TASK INSTRUCTIONS: Every line below from the one containing "After succesfully running" to the final line must be reproduced exactly, and no other line may appear in the answer.

RECORDS TO PROCESS:
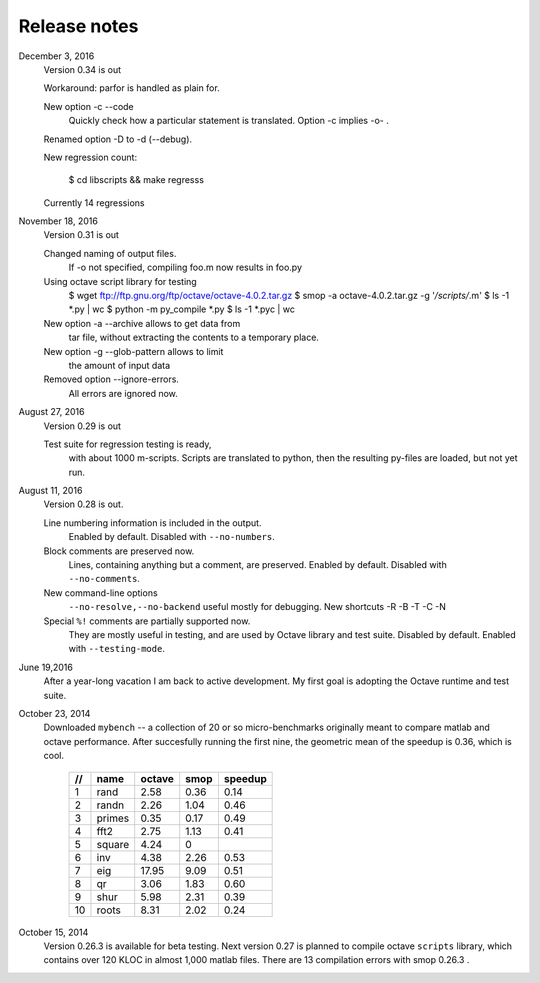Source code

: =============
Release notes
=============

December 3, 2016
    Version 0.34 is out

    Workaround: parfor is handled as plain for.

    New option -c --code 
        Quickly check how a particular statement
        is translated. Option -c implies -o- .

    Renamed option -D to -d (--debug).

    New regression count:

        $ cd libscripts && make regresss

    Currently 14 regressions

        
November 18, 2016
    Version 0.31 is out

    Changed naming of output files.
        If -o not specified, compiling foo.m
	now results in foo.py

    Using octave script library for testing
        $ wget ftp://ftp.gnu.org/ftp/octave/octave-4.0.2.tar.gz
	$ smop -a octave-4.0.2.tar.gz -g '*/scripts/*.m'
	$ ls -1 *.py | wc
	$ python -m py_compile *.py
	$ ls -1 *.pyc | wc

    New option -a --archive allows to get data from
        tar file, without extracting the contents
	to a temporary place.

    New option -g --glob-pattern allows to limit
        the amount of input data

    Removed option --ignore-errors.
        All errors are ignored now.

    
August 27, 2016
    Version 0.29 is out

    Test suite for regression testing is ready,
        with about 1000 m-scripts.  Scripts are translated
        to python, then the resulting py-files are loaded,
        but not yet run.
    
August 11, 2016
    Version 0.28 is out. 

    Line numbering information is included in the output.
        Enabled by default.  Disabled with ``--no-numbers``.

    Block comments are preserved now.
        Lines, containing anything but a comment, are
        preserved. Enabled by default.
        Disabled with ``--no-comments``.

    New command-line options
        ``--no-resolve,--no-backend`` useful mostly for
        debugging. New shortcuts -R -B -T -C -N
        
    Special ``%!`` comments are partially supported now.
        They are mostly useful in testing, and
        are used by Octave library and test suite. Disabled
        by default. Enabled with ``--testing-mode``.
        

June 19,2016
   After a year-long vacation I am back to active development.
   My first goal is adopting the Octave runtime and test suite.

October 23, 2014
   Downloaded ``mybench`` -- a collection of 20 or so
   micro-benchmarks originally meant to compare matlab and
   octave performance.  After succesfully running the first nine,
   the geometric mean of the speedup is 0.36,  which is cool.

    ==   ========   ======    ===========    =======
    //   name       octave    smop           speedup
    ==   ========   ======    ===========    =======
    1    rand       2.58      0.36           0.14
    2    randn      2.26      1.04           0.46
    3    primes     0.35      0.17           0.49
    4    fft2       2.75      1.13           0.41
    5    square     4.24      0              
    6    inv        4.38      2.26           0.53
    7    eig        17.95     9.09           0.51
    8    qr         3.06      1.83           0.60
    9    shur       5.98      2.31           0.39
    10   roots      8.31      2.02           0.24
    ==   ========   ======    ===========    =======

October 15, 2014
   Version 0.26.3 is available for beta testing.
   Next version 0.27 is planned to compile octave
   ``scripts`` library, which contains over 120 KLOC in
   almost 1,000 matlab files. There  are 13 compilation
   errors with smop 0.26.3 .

RESULT OF THIS EXERCISE:
   octave performance.  After succesfully running the first nine,
   the geometric mean of the speedup is 0.36,  which is cool.

    ==   ========   ======    ===========    =======
    //   name       octave    smop           speedup
    ==   ========   ======    ===========    =======
    1    rand       2.58      0.36           0.14
    2    randn      2.26      1.04           0.46
    3    primes     0.35      0.17           0.49
    4    fft2       2.75      1.13           0.41
    5    square     4.24      0              
    6    inv        4.38      2.26           0.53
    7    eig        17.95     9.09           0.51
    8    qr         3.06      1.83           0.60
    9    shur       5.98      2.31           0.39
    10   roots      8.31      2.02           0.24
    ==   ========   ======    ===========    =======

October 15, 2014
   Version 0.26.3 is available for beta testing.
   Next version 0.27 is planned to compile octave
   ``scripts`` library, which contains over 120 KLOC in
   almost 1,000 matlab files. There  are 13 compilation
   errors with smop 0.26.3 .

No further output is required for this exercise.